Beberapa kali pergantian bupati, Sampungu kerap terabaikan. Jaringan telekomunasi yang dijanjikan jelang pemilihan belum juga tiba. Amar ingat ketika kepemimpinan Bupati Almarhum Ferry Zulkarnain. Bupati dua periode ini pernah berjanji akan membangun sentral komunikasi (sinyal). Disamping itu, dia juga mengumbar janji akan mengaspal jalan. Sayangnya, kata Amar, sampai hari ini janji itu belum terbukti.
Nah, di masa kepemimpinan Bupati H Syafrudin, sinyal yang diharapkan tak juga menghinggapi Sampungu. Hingga, akhir masa jabatannya, sinyal itu tak pernah datang dan menghiasi Sampungu.
Harapan pun muncul ketika Kabupaten Bima dipimpin bupati Hj Indah Damayanti Putri. Menurut Amar, bupati perempuan pertama di Bima itu pernah berjanji akan memenuhi harapan masyarakat tersebut. Yakni pembangunan jaringan telekomunikasi dan jalan.
’’Sayang, itu hanya sebatas janji demi kepentingan politik semata,’’ tuding pria yang juga wakil ketua Kabid Pemuda dan Olahraga KNPI Bima.
Dia menuturkan, kondisi masyarakat Sampungu saat ini masih sangat miris. Warga rela naik turun gunung demi mendapatkan sinyal. Demi mendengarkan suara sanak saudara di ujung telepon.

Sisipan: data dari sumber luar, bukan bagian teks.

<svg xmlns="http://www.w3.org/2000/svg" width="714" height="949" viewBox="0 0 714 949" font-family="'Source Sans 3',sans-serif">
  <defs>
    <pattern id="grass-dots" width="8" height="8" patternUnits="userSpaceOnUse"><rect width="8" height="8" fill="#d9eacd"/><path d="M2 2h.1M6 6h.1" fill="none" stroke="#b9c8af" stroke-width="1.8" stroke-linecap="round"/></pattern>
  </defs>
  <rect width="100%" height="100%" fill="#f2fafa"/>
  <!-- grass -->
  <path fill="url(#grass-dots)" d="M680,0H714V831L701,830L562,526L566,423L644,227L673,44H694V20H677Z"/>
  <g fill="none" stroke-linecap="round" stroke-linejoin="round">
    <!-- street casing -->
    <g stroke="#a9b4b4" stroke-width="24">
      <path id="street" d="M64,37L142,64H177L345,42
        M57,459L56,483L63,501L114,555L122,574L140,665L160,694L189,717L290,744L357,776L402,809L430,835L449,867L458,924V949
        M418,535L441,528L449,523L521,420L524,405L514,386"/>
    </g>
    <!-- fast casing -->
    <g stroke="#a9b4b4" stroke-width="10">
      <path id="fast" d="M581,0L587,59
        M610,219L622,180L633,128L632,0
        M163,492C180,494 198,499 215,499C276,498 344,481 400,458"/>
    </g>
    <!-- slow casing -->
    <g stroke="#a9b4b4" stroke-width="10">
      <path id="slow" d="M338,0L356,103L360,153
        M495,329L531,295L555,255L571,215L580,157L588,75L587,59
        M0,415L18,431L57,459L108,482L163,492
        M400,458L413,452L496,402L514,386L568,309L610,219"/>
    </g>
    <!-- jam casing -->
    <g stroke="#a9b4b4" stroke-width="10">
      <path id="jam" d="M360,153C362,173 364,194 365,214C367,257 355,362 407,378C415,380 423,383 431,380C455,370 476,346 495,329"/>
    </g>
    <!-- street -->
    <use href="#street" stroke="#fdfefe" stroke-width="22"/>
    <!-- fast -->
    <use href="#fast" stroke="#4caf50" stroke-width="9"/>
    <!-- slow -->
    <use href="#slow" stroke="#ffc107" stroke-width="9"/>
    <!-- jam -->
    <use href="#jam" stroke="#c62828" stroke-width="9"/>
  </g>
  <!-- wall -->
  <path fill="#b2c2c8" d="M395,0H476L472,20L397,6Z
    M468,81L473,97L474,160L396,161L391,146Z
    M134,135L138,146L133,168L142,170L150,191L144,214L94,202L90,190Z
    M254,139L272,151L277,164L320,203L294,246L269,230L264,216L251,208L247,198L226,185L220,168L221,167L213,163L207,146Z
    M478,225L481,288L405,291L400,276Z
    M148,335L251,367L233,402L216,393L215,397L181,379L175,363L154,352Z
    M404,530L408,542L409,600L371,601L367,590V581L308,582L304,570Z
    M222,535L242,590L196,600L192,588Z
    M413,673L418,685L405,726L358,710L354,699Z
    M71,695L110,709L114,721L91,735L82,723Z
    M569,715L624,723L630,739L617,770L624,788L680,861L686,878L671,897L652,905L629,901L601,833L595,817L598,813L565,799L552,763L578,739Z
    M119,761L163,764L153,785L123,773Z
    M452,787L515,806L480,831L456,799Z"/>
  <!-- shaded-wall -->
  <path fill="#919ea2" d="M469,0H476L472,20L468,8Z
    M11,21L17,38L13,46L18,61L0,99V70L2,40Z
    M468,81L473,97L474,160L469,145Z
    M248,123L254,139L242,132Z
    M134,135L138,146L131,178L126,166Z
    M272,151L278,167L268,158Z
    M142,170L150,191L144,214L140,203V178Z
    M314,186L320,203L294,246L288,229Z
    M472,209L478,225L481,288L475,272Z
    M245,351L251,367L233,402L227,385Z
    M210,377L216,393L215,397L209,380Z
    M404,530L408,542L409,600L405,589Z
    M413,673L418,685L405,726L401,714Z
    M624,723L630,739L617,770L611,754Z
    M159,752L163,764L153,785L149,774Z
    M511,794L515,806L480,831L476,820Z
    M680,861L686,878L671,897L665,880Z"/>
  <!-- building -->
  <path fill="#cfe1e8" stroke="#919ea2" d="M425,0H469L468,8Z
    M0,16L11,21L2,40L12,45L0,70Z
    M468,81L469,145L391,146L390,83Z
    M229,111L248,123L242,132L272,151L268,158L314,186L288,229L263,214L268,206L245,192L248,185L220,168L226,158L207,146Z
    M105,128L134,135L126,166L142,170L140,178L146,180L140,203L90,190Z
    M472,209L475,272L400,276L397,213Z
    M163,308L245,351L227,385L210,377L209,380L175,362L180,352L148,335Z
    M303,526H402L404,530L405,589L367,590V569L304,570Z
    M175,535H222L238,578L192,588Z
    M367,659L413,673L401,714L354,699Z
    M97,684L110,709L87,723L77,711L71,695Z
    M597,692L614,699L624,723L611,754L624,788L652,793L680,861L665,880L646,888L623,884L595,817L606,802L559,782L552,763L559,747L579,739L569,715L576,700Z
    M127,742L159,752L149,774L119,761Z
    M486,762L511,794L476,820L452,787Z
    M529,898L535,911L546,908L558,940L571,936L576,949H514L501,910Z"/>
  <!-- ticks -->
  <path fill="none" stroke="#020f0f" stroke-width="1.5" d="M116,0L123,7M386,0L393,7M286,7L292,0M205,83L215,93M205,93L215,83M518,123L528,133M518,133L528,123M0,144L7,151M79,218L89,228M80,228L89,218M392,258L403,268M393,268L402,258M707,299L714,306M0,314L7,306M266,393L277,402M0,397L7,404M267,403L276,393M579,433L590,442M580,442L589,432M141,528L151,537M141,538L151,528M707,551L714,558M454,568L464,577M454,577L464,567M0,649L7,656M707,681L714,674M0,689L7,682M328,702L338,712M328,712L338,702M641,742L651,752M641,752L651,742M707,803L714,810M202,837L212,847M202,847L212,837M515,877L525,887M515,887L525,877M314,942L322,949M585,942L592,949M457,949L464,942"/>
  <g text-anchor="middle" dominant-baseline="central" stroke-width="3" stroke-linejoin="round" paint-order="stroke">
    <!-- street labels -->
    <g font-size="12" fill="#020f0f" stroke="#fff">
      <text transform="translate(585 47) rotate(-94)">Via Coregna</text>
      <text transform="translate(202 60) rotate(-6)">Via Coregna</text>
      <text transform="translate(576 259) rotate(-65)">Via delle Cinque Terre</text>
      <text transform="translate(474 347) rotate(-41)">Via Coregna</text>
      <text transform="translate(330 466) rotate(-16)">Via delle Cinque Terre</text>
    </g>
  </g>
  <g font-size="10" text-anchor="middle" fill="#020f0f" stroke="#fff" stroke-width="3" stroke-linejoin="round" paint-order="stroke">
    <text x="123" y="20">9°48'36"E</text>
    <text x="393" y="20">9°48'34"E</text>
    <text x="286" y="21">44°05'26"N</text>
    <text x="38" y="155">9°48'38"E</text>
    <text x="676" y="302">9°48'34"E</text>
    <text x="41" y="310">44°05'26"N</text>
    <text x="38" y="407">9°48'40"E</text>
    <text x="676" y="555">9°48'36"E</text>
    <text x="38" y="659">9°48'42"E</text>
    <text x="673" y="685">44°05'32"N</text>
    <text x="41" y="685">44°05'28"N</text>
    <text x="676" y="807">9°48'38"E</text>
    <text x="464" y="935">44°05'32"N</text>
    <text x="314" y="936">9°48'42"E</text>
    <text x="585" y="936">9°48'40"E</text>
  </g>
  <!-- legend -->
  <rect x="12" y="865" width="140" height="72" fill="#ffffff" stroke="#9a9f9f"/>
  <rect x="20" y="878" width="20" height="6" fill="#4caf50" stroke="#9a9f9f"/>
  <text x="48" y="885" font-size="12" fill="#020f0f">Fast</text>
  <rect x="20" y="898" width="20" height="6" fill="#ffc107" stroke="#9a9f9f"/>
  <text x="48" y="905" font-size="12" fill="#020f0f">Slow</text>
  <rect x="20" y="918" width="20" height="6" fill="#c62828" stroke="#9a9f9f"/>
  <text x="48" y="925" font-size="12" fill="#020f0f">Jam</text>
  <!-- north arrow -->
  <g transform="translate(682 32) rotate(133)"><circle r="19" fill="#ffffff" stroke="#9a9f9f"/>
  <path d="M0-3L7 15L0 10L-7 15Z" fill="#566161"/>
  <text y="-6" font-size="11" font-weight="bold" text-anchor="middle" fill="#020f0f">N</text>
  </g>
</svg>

Demi mendengarkan keluh kesah anaknya yang sekolah di perantauan. Suami maupun istrinya yang mengais rezeki di negeri seberang.
’’Mestinya pemerintah sudah mulai sadar bahwa membangun intrument telekomunika (sinyal) merupakan harga mati demi kepentingan umum,’’ tegas dia.
Amar tidak berlebihan menyebut Sampungu masih mengemis sinyal. Bayangkan saja, betapa besar perjuangan warga untuk mendapatkan sinyal.
Sinyal itu pun hasil percikan dari tower yang berada di Kecamatan Wera, seberang laut sana. Juga percikan sinyal Desa Sai, desa tetangga.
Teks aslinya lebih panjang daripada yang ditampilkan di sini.